Thank you, she said.

But before class was over, he left, and a week later he was on a plane to Holland on a government educational exchange program. While he was away, he found out through an old acquaintance that Jan and Eskia became an item, that they even dropped out of school to be together. He would not see Jan again until Vlakplaas.

SUNDAY

Thirty

The sunlight was filtered to a muted blue by the stained glass of the kitchen window. It was the only room in the house that had only one window — high up and small, like the opening in a monk’s cell.
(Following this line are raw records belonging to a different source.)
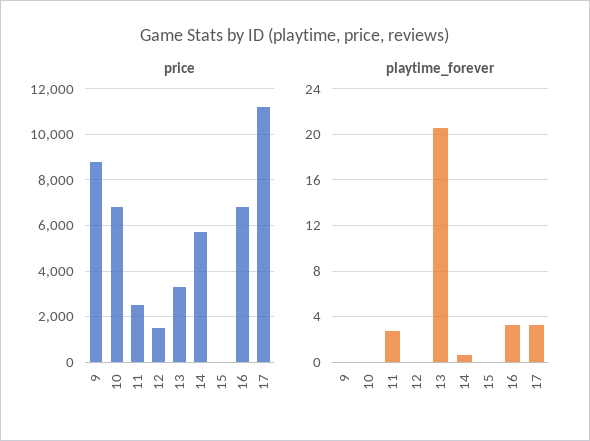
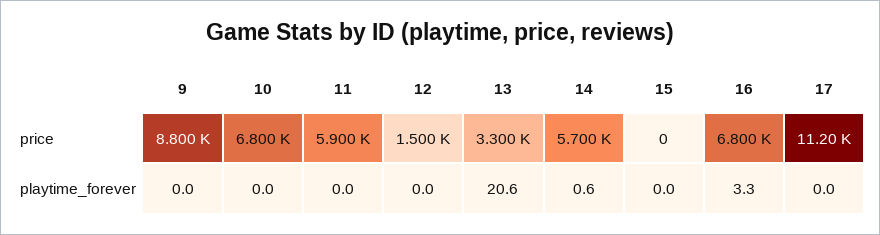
  {
    "price": {
      "9": 8800,
      "10": 6800,
-     "11": 2500,
+     "11": 5900,
      "12": 1500,
      "13": 3300,
      "14": 5700,
      "15": 0,
      "16": 6800,
      "17": 11200
    },
    "playtime_forever": {
      "9": 0,
      "10": 0,
-     "11": 3,
+     "11": 0,
      "12": 0,
      "13": 20.6,
      "14": 0.6,
      "15": 0,
      "16": 3.3,
-     "17": 3
+     "17": 0
    }
  }

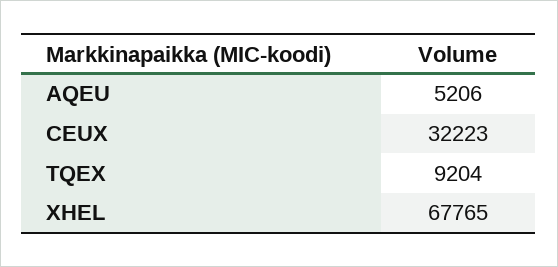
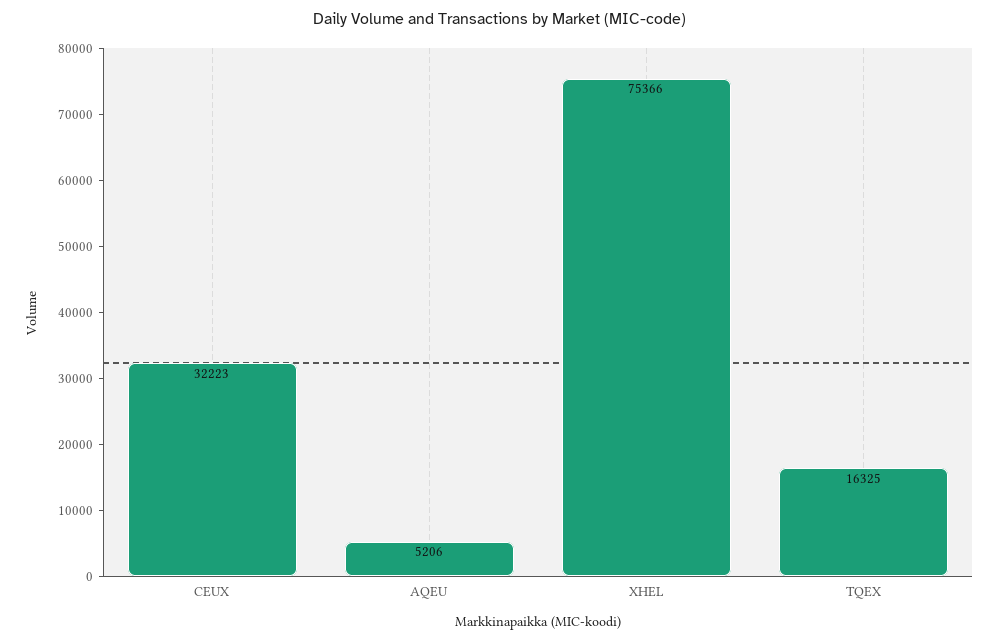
  {
    "AQEU": 5206,
    "CEUX": 32223,
-   "TQEX": 9204,
+   "TQEX": 16325,
-   "XHEL": 67765
+   "XHEL": 75366
  }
Asia paused in front of the fridge, her reflection catching her by surprise. Long black hair, full lips still stained a little red from last night’s lipstick, a long lean neck, and a body taut from dancing. The pristine steel of the fridge door bothered her, and before she opened it to take out the eggs she made sure to smudge it a bit with her fingertips.

Normally Asia would be turning in after a long night. The only other time she was up this early was when she’d slept over with a client who’d paid for the whole night. Then she would wake and sneak off, unless of course there was breakfast. But everything was different when it came to Sunil. Even the money he still left in the Bible for her was now a mere formality for her. She took it and paid it into a bank account that she never touched. She only took it because it allowed her to maintain a certain distance to protect her heart. He’d called her late and asked her over, and even though he was a client she’d spent the night with, she was up making him breakfast. She never made breakfast for herself.

But there was something so ordinary and everyday about cooking for a loved one that left her breathless with anticipation. Coffee percolating in the pot, made from fresh, rough-ground beans and distilled water; toast burning slowly, held down twice in the toaster because he loved to scrape the burned crumbs off with a knife, the sound like metal on wood; and scrambled egg whites; and for her, a quartered grapefruit and green tea with honey.

It was like a curtain being pulled back on a magic show. The quotidian nature of other people’s lives was fascinating to her. She had grown up in the cold, crowded squash of Chicago and had loved nothing more than riding the train, staring into the lit windows of other people’s lives trying to read something about them from those brief glimpses. She came to believe that those lives were better than hers, the tease of those windows proof of the fact. Breakfast was just one of the ways she pursued the lives hidden from her.